[DATA SUPPLIED]:
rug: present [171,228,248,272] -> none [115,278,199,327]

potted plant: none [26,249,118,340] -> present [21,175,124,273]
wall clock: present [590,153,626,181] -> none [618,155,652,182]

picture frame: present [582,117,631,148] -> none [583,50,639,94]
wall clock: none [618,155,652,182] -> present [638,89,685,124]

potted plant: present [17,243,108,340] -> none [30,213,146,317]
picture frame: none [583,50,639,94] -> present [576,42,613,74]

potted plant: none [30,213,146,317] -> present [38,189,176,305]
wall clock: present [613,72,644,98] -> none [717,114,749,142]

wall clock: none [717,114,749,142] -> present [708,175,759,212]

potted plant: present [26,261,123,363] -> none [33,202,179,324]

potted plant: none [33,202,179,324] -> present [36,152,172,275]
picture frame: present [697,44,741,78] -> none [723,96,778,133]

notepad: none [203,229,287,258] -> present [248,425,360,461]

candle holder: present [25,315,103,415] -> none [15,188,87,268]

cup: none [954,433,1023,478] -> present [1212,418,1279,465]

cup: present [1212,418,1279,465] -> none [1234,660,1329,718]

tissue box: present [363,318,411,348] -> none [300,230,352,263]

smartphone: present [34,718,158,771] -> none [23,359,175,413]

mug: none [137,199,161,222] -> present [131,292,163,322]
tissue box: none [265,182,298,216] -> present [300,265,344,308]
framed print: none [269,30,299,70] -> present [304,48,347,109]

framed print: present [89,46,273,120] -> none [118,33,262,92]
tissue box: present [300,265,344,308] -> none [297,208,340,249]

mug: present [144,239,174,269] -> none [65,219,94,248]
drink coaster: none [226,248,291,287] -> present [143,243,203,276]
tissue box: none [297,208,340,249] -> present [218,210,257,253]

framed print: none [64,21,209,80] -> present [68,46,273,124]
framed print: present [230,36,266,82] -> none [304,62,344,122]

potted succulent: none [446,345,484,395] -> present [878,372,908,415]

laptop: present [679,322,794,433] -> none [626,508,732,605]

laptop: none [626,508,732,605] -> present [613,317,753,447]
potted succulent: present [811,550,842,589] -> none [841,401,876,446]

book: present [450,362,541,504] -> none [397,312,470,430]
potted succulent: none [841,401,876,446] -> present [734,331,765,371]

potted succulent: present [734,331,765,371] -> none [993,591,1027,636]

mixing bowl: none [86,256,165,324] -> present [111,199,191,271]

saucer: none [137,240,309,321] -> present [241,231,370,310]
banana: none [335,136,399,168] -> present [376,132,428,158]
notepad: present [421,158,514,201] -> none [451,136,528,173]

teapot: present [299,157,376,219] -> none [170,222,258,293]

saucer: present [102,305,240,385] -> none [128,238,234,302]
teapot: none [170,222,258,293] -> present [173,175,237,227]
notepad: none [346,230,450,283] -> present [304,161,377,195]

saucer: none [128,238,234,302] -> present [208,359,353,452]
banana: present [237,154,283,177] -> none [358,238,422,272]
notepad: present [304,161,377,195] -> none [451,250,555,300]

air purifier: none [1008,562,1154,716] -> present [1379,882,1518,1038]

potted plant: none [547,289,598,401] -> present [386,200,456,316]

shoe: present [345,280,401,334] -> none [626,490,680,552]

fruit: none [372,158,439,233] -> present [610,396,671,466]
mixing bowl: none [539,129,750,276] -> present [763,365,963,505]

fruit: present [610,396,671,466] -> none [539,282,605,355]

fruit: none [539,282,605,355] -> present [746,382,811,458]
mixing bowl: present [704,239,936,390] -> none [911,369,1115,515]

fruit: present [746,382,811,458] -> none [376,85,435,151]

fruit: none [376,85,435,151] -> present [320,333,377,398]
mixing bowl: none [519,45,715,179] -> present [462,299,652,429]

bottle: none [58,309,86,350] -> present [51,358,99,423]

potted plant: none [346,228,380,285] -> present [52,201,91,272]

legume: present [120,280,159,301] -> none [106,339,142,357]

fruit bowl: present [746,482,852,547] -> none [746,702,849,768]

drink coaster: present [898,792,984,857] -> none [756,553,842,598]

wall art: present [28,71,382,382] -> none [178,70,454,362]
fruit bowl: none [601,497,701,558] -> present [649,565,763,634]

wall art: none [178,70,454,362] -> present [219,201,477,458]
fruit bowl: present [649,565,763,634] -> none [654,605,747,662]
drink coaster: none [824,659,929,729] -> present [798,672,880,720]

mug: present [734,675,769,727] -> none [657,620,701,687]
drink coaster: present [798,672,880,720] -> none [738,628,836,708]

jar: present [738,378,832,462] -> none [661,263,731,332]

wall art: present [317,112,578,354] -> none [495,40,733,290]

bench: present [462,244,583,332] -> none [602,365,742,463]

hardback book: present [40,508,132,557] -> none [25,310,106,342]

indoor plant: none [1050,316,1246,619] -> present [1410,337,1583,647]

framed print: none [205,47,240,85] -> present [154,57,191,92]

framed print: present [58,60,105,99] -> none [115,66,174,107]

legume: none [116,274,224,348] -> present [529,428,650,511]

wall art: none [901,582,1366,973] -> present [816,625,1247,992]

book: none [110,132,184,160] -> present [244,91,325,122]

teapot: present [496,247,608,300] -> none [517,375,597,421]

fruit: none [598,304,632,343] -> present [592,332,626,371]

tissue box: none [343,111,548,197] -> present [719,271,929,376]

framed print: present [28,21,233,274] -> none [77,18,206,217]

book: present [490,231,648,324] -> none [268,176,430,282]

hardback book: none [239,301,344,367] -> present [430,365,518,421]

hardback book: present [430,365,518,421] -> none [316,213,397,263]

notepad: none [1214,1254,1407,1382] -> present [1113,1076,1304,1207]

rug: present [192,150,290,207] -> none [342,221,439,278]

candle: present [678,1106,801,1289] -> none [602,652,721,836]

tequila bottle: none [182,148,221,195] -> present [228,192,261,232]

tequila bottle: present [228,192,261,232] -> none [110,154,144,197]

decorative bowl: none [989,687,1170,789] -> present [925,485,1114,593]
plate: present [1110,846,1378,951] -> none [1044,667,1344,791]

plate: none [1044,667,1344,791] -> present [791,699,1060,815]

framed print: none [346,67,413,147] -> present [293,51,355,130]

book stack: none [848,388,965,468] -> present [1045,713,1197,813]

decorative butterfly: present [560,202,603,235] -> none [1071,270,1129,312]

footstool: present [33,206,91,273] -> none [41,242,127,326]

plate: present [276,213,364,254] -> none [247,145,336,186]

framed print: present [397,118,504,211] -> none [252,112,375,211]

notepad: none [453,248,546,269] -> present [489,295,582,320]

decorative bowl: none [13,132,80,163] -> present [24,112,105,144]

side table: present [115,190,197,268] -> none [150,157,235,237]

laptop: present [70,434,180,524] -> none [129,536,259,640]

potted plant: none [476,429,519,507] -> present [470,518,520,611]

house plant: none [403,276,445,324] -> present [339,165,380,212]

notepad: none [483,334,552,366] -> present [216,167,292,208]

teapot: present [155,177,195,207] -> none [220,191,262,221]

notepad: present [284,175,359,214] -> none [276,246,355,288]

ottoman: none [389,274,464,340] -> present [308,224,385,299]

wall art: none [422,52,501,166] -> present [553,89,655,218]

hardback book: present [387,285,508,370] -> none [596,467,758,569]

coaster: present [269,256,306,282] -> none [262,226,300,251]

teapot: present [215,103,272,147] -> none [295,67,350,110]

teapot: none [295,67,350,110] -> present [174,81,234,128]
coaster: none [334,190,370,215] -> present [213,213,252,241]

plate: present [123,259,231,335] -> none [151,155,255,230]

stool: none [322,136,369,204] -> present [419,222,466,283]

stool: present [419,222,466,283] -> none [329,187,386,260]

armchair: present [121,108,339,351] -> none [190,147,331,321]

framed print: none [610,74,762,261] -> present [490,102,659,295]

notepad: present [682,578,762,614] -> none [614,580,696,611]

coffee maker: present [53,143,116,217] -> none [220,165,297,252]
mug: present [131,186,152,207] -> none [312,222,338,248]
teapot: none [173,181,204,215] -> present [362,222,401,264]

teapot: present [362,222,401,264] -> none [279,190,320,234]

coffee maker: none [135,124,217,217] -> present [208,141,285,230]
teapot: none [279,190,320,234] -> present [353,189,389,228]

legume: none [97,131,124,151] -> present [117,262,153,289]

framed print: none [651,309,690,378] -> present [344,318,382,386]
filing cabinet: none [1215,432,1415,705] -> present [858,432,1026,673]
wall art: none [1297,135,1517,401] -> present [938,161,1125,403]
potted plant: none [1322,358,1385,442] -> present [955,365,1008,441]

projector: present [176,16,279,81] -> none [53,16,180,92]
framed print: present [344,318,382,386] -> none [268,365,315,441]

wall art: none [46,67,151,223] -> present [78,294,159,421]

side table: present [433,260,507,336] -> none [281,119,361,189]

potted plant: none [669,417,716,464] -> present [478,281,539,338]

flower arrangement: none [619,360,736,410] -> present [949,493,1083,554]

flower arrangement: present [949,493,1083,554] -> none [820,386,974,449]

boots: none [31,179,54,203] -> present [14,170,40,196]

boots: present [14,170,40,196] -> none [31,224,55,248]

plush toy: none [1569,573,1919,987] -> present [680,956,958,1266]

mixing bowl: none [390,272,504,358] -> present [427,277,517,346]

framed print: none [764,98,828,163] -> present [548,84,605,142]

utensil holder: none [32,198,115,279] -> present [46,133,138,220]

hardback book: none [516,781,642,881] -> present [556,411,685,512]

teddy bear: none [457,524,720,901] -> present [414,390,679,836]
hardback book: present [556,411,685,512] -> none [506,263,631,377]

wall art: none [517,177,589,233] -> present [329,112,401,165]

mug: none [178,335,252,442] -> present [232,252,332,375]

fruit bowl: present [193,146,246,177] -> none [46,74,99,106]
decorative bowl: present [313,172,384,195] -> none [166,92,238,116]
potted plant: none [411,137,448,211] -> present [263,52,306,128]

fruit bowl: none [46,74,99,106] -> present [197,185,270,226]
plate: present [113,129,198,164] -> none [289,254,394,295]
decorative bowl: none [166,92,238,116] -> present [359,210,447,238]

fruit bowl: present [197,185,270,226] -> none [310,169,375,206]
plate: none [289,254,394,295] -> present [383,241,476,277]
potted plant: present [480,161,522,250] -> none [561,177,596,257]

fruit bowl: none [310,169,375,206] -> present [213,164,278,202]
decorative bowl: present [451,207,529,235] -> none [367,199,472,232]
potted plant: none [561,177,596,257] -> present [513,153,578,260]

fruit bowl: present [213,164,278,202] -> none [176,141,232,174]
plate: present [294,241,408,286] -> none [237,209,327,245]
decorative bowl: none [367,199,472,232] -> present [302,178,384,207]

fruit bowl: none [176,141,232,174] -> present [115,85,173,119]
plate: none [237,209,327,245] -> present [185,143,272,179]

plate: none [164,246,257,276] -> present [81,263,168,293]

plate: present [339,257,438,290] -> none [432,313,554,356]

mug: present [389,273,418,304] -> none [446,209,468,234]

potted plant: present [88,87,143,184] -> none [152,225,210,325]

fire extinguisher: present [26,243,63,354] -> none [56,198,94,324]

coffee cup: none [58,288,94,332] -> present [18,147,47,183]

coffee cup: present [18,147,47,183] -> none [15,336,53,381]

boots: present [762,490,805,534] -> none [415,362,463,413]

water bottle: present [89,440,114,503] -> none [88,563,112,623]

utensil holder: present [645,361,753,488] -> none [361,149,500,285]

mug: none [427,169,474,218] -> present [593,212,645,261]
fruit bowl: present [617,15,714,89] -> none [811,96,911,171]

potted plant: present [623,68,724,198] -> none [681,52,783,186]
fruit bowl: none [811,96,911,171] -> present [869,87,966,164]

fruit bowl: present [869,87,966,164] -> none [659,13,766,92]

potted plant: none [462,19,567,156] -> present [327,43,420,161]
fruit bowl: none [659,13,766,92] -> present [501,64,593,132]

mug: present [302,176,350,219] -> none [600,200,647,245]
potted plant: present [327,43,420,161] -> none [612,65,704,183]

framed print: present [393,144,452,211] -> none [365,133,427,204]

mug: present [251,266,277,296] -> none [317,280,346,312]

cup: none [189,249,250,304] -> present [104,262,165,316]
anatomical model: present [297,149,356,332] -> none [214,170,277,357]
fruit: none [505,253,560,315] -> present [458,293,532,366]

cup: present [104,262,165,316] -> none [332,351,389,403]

[WHAT THIS TASK INVOLVES]: Reproduce, exactly and only, the lines running from the one with "mug: present [251,266,277,296]" to the end of the listing above.

[COMPLETED TASK]:
mug: present [251,266,277,296] -> none [317,280,346,312]

cup: none [189,249,250,304] -> present [104,262,165,316]
anatomical model: present [297,149,356,332] -> none [214,170,277,357]
fruit: none [505,253,560,315] -> present [458,293,532,366]

cup: present [104,262,165,316] -> none [332,351,389,403]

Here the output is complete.